→ **Excerpt to read**:
════════

Human Exceptionalism

Assisted Suicide Frees Doctors’ Inner Kevorkian

Pathologist Jack Kevorkian infamously assisted the suicides of people he had not actually treated, or even examined. He would look at medical records, speak to the victim, and bring on the carbon monoxide or suicide machine.

Similarly, a Swiss doctor assisted the suicide of a man he did not physically examine, and took umbrage that authorities brought a case against him. From The Local story:

A Neuchâtel doctor is considering an appeal after being fined 500 francs ($517) by a local court that found him guilty of helping an 89-year-old patient die without getting a proper diagnosis of the man’s condition.

The prosecution argued that Freiburghaus had “crossed the line” by failing to follow the legal regulations, which require that a doctor must properly diagnose the presence of an incurable illness and a short life expectancy before assisting suicide.

Are they kidding? In recent days, we have seen Swiss suicide clinic deaths of healthy elderly women, one upset with modern technology and the other about losing her looks.

Back to the story:

The doctor said he was reproached for not having gone far enough with his diagnosis. But Freiburghaus said he obtained a complete history of the man’s illness from the patient. From this he determined the man was suffering from rectal cancer. The doctor testified, however, that his patient did not want to be treated or examined and threatened to commit suicide by his own means.

════════

→ **Instructions to follow**: According to the article on assisted suicide, how much was the Neuchâtel doctor fined? The records have no connection to the article.

→ **Records supplied**:
════════

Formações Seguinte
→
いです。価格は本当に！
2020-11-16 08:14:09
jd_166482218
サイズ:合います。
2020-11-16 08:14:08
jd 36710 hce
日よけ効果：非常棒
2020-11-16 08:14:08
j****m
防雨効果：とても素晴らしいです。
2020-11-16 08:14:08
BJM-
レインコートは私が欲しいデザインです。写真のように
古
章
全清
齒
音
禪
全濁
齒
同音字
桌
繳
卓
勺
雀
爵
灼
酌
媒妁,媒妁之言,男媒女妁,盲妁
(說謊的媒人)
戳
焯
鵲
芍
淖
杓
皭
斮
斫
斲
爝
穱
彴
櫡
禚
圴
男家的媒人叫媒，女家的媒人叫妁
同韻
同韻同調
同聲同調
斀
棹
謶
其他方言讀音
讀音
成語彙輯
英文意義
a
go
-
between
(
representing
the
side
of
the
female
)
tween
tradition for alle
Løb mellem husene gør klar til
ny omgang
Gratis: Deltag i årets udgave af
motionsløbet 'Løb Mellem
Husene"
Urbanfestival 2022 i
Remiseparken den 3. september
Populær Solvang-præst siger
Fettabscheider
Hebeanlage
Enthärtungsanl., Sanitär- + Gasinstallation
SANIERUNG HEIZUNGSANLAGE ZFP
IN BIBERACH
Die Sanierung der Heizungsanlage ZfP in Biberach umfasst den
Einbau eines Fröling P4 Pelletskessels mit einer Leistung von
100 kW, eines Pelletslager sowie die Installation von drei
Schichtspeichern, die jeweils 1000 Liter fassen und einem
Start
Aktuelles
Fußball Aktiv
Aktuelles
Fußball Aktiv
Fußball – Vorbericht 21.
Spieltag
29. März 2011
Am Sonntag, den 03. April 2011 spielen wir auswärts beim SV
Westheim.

════════

→ **Answer section**: 500 francs ($517).